Aim of the exercise
Copy the lines below verbatim, but only from the line containing "fhocdeeleroy@neovacs.com" through the end of the data.

Data for review
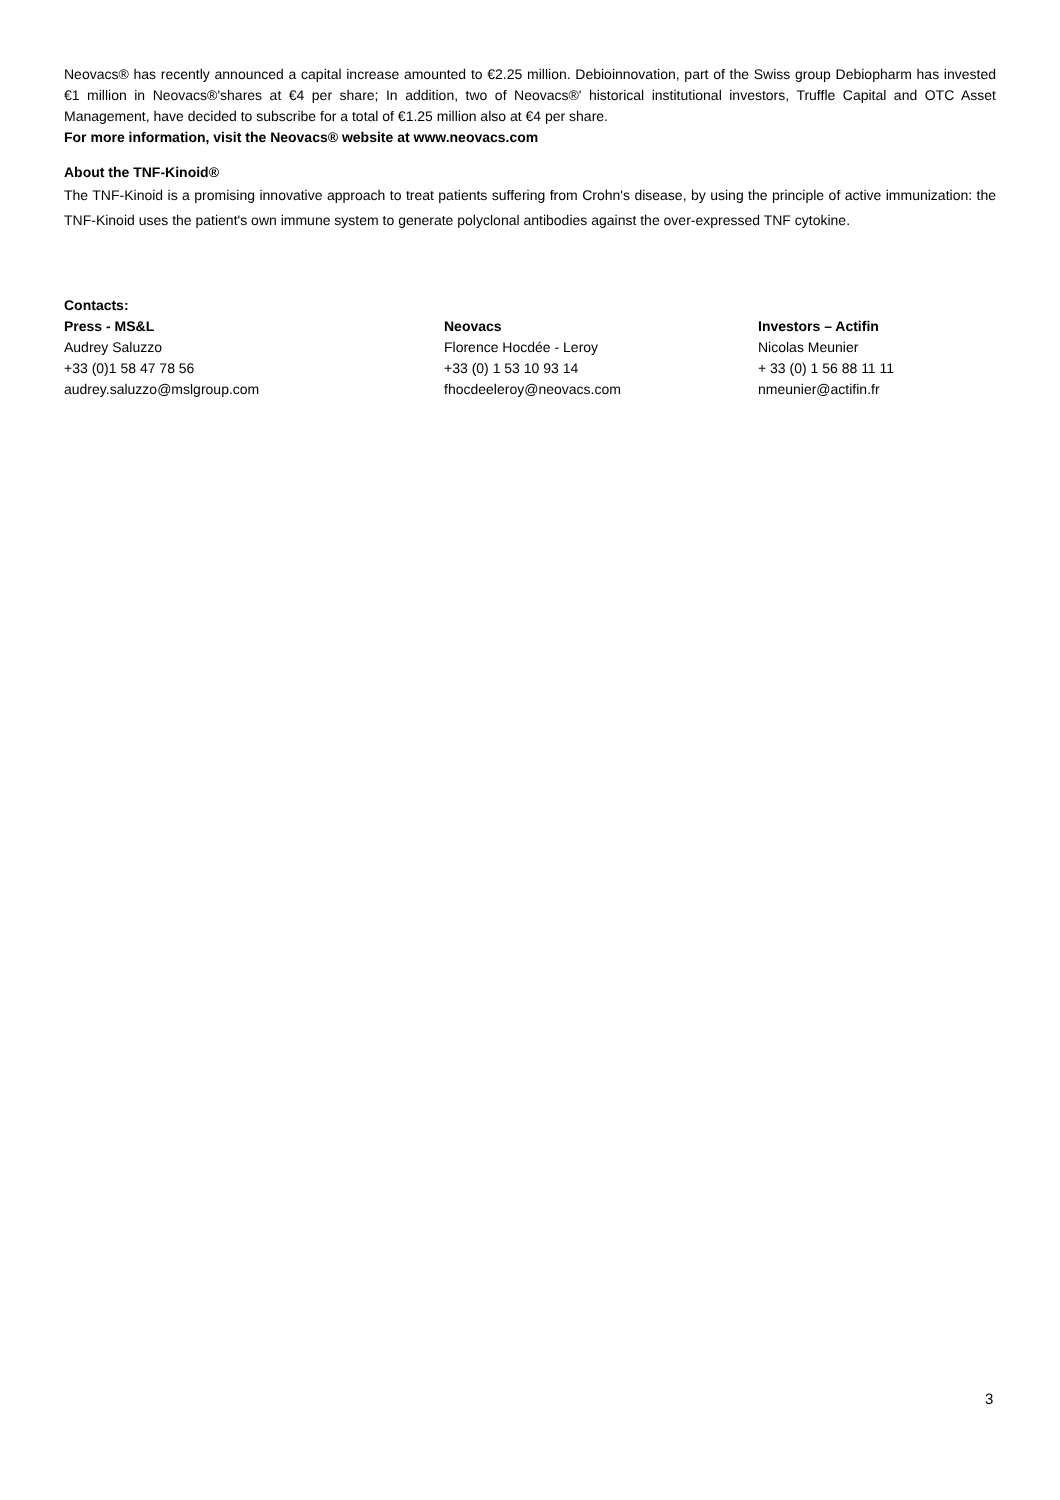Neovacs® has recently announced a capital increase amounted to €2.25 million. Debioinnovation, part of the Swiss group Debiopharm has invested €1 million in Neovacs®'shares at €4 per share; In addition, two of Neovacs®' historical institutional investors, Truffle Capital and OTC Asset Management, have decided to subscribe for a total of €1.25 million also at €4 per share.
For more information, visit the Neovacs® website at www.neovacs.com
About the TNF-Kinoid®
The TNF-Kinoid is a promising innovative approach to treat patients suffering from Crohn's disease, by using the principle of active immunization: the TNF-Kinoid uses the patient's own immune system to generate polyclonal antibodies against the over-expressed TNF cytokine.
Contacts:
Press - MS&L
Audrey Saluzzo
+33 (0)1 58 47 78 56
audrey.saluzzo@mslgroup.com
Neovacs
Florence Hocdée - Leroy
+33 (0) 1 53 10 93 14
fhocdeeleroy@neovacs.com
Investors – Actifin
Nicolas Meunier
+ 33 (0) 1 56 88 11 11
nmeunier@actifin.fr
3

Result of the exercise
fhocdeeleroy@neovacs.com
Investors – Actifin
Nicolas Meunier
+ 33 (0) 1 56 88 11 11
nmeunier@actifin.fr
3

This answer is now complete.